--- Provided data Enclosed Below ---
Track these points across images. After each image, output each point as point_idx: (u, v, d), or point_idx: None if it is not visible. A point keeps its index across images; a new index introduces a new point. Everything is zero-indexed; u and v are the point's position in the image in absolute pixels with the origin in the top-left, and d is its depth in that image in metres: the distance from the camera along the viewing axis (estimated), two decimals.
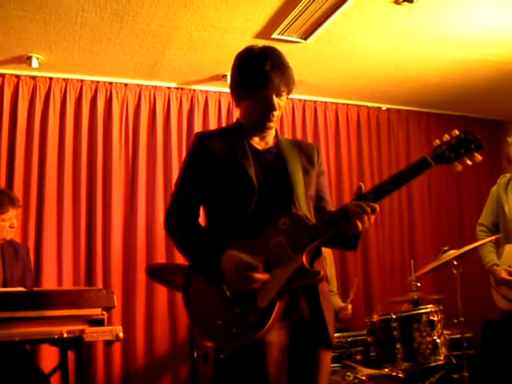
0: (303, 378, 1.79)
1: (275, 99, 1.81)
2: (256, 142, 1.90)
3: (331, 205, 2.00)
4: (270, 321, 1.63)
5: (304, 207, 1.80)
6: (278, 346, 1.69)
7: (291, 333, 1.75)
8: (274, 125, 1.88)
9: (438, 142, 1.69)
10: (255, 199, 1.76)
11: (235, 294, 1.69)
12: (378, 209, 1.67)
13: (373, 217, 1.67)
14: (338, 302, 3.97)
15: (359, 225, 1.66)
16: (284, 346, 1.72)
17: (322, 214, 1.87)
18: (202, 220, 1.90)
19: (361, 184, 1.74)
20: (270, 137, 1.93)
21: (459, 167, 1.67)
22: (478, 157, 1.65)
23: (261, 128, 1.88)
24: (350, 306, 3.82)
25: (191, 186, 1.86)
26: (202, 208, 1.92)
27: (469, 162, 1.66)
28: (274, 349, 1.68)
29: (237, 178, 1.79)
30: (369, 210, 1.65)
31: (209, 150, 1.84)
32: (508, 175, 3.70)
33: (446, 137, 1.68)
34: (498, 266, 3.50)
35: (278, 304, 1.65)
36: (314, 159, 1.95)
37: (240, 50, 1.91)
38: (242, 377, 1.71)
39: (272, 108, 1.81)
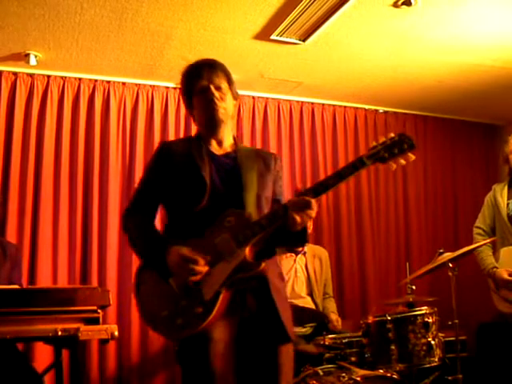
0: (265, 376, 1.83)
1: (213, 90, 1.92)
2: (214, 147, 1.99)
3: None
4: (214, 311, 1.71)
5: (252, 208, 1.88)
6: (223, 342, 1.76)
7: (242, 330, 1.81)
8: (223, 118, 1.96)
9: (374, 143, 1.79)
10: (207, 197, 1.85)
11: (183, 288, 1.76)
12: (313, 203, 1.74)
13: (309, 211, 1.74)
14: (333, 306, 3.94)
15: (297, 218, 1.73)
16: (229, 342, 1.79)
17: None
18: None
19: (299, 186, 1.85)
20: (227, 143, 2.03)
21: (394, 166, 1.78)
22: (411, 156, 1.75)
23: (212, 124, 1.97)
24: (339, 321, 3.76)
25: (149, 187, 1.98)
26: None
27: (402, 162, 1.76)
28: (218, 345, 1.75)
29: (190, 178, 1.89)
30: (302, 203, 1.74)
31: (169, 155, 1.95)
32: (502, 183, 3.73)
33: (382, 138, 1.78)
34: (497, 268, 3.48)
35: (221, 296, 1.73)
36: (271, 166, 2.03)
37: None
38: (192, 372, 1.79)
39: (211, 95, 1.92)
--- End of Enclosed Provided data ---
In repeating the lines above, keep the wording exact and leave every picture out.

**Your response**
Track these points across images. After each image, output each point as point_idx: (u, v, d), or point_idx: None if it is not visible. A point keeps its index across images; a new index introduces a new point. Everything is zero-indexed; u and v are the point's position in the image in absolute pixels with the origin in the top-left, and d is its depth in that image in metres: the distance from the camera along the viewing axis (estimated), two decimals.
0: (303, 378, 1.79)
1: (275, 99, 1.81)
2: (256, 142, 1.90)
3: (331, 205, 2.00)
4: (270, 321, 1.63)
5: (304, 207, 1.80)
6: (278, 346, 1.69)
7: (291, 333, 1.75)
8: (274, 125, 1.88)
9: (438, 142, 1.69)
10: (255, 199, 1.76)
11: (235, 294, 1.69)
12: (378, 209, 1.67)
13: (373, 217, 1.67)
14: (338, 302, 3.97)
15: (359, 225, 1.66)
16: (284, 346, 1.72)
17: (322, 214, 1.87)
18: (202, 220, 1.90)
19: (361, 184, 1.74)
20: (270, 137, 1.93)
21: (459, 167, 1.67)
22: (478, 157, 1.65)
23: (261, 128, 1.88)
24: (350, 306, 3.82)
25: (191, 186, 1.86)
26: (202, 208, 1.92)
27: (469, 162, 1.66)
28: (274, 349, 1.68)
29: (237, 178, 1.79)
30: (369, 210, 1.65)
31: (209, 150, 1.84)
32: (508, 175, 3.70)
33: (446, 137, 1.68)
34: (498, 266, 3.50)
35: (278, 304, 1.65)
36: (314, 159, 1.95)
37: (240, 50, 1.91)
38: (242, 377, 1.71)
39: (272, 108, 1.81)
0: (265, 376, 1.83)
1: (213, 90, 1.92)
2: (214, 147, 1.99)
3: None
4: (214, 311, 1.71)
5: (252, 208, 1.88)
6: (223, 342, 1.76)
7: (242, 330, 1.81)
8: (223, 118, 1.96)
9: (374, 143, 1.79)
10: (207, 197, 1.85)
11: (183, 288, 1.76)
12: (313, 203, 1.74)
13: (309, 211, 1.74)
14: (333, 306, 3.94)
15: (297, 218, 1.73)
16: (229, 342, 1.79)
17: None
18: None
19: (299, 186, 1.85)
20: (227, 143, 2.03)
21: (394, 166, 1.78)
22: (411, 156, 1.75)
23: (212, 124, 1.97)
24: (339, 321, 3.76)
25: (149, 187, 1.98)
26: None
27: (402, 162, 1.76)
28: (218, 345, 1.75)
29: (190, 178, 1.89)
30: (302, 203, 1.74)
31: (169, 155, 1.95)
32: (502, 183, 3.73)
33: (382, 138, 1.78)
34: (497, 268, 3.48)
35: (221, 296, 1.73)
36: (271, 166, 2.03)
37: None
38: (192, 372, 1.79)
39: (211, 95, 1.92)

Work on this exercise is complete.